*WHAT NEEDS TO BE DONE*: Using the material that follows, say how many lines contain the string "akce". Answer with a number only.
=== INPUT DATA ===
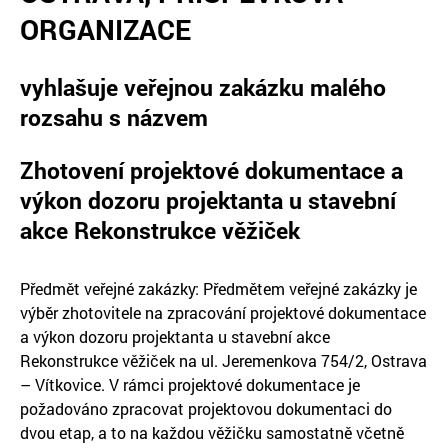
ORGANIZACE
vyhlašuje veřejnou zakázku malého
rozsahu s názvem
Zhotovení projektové dokumentace a
výkon dozoru projektanta u stavební
akce Rekonstrukce věžiček
Předmět veřejné zakázky: Předmětem veřejné zakázky je
výběr zhotovitele na zpracování projektové dokumentace
a výkon dozoru projektanta u stavební akce
Rekonstrukce věžiček na ul. Jeremenkova 754/2, Ostrava
– Vítkovice. V rámci projektové dokumentace je
požadováno zpracovat projektovou dokumentaci do
dvou etap, a to na každou věžičku samostatně včetně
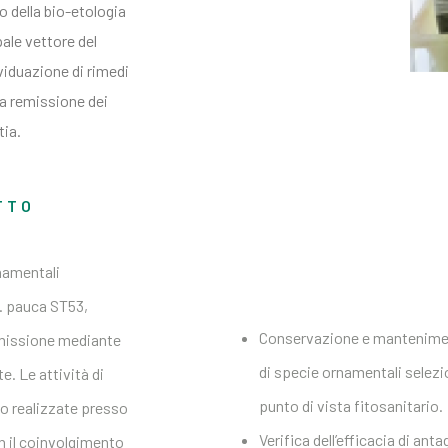
o della bio-etologia
ale vettore del
ividuazione di rimedi
la remissione dei
tia.
TTO
rnamentali
p. pauca ST53,
Conservazione e manteniment
smissione mediante
di specie ornamentali selezio
e. Le attività di
punto di vista fitosanitario.
o realizzate presso
Verifica dell’efficacia di ant
 il coinvolgimento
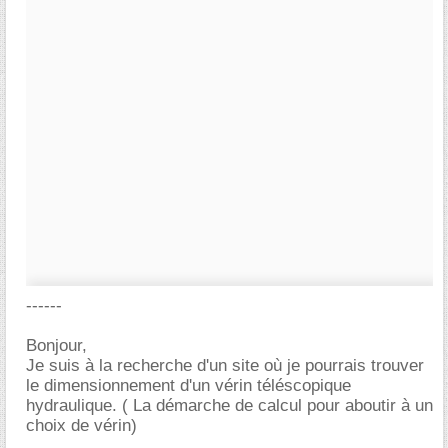
------
Bonjour,
Je suis à la recherche d'un site où je pourrais trouver
le dimensionnement d'un vérin téléscopique
hydraulique. ( La démarche de calcul pour aboutir à un
choix de vérin)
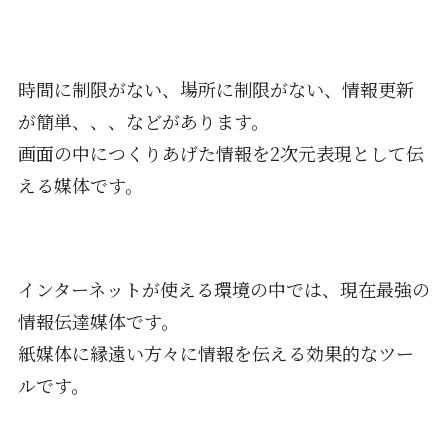
時間に制限がない、場所に制限がない、情報更新
が簡単、、、などがあります。
画面の中につくりあげた情報を2次元表現として伝
える媒体です。
インターネットが使える環境の中では、現在最強の
情報伝達媒体です。
紙媒体に縁遠い方々に情報を伝える効果的なツー
ルです。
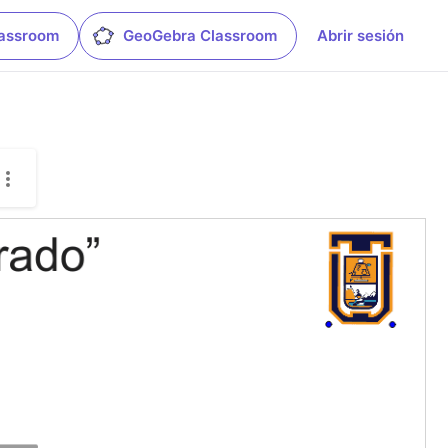
lassroom
GeoGebra Classroom
Abrir sesión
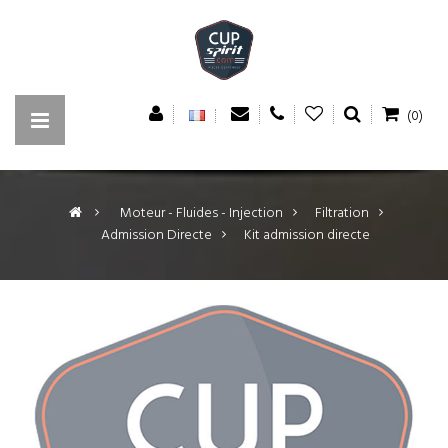
(0)
>
Moteur - Fluides - Injection
>
Filtration
>
Admission Directe
>
Kit admission directe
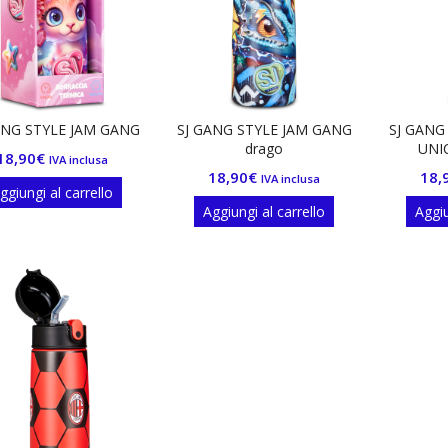
ANG STYLE JAM GANG
SJ GANG STYLE JAM GANG
SJ GANG
drago
UNI
18,90
€
IVA inclusa
18,90
€
18,
IVA inclusa
ggiungi al carrello
Aggiungi al carrello
Aggiu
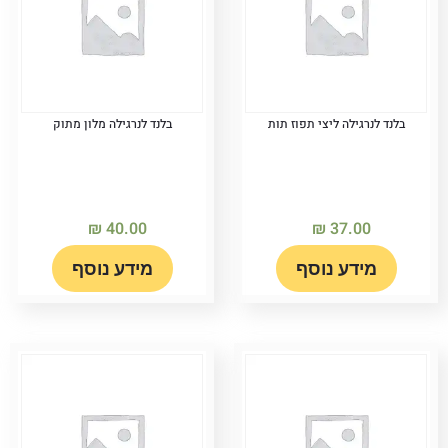
בלנד לנרגילה ליצי תפוז תות
בלנד לנרגילה מלון מתוק
₪
40.00
₪
37.00
מידע נוסף
מידע נוסף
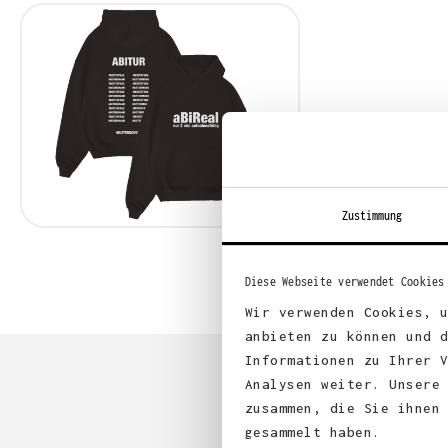
Zustimmung
Diese Webseite verwendet Cookies
Wir verwenden Cookies, 
anbieten zu können und 
Informationen zu Ihrer 
Analysen weiter. Unsere
zusammen, die Sie ihnen
gesammelt haben.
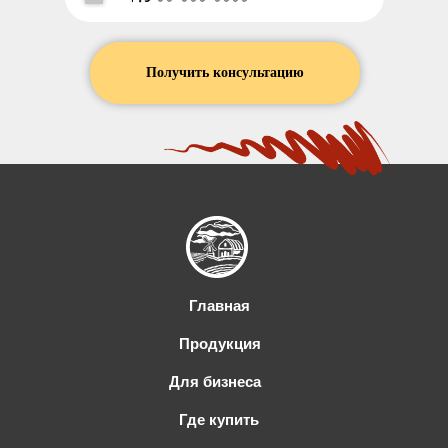
Получить консультацию
Главная
Продукция
Для бизнеса
Где купить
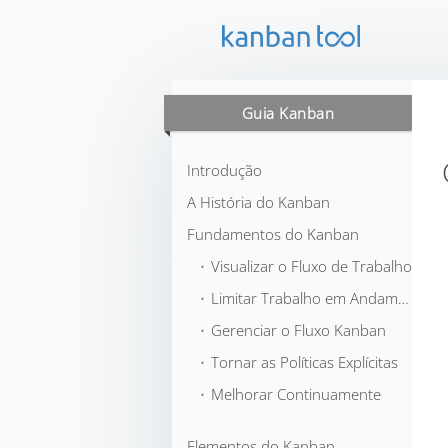
Guia Kanban
Introdução
A História do Kanban
Fundamentos do Kanban
⬞ Visualizar o Fluxo de Trabalho
⬞ Limitar Trabalho em Andamento
⬞ Gerenciar o Fluxo Kanban
⬞ Tornar as Políticas Explícitas
⬞ Melhorar Continuamente
Elementos do Kanban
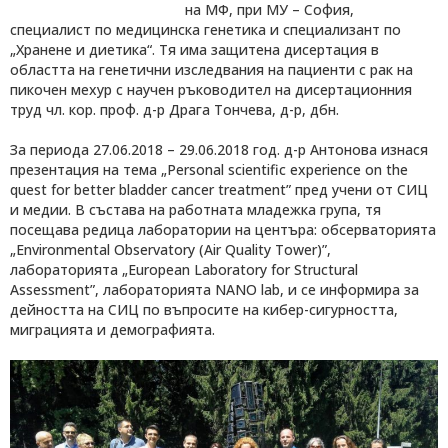
на МФ, при МУ – София,
специалист по медицинска генетика и специализант по
„Хранене и диетика“. Тя има защитена дисертация в
областта на генетични изследвания на пациенти с рак на
пикочен мехур с научен ръководител на дисертационния
труд чл. кор. проф. д-р Драга Тончева, д-р, дбн.
За периода 27.06.2018 – 29.06.2018 год. д-р Антонова изнася
презентация на тема „Personal scientific experience on the
quest for better bladder cancer treatment” пред учени от СИЦ
и медии. В състава на работната младежка група, тя
посещава редица лаборатории на центъра: обсерваторията
„Environmental Observatory (Air Quality Tower)”,
лабораторията „European Laboratory for Structural
Assessment”, лабораторията NANO lab, и се информира за
дейността на СИЦ по въпросите на кибер-сигурността,
миграцията и демографията.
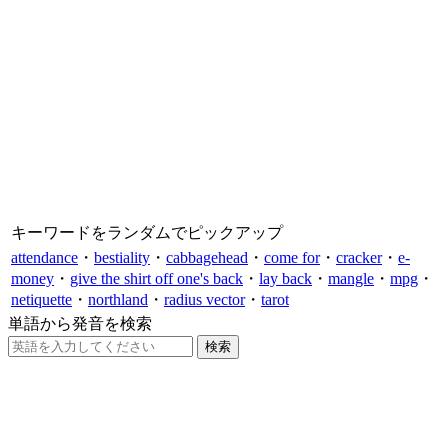
キーワードをランダムでピックアップ
attendance
・
bestiality
・
cabbagehead
・
come for
・
cracker
・
e-
money
・
give the shirt off one's back
・
lay back
・
mangle
・
mpg
・
netiquette
・
northland
・
radius vector
・
tarot
単語から発音を検索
===
*EXERCISE OUTPUT*: 2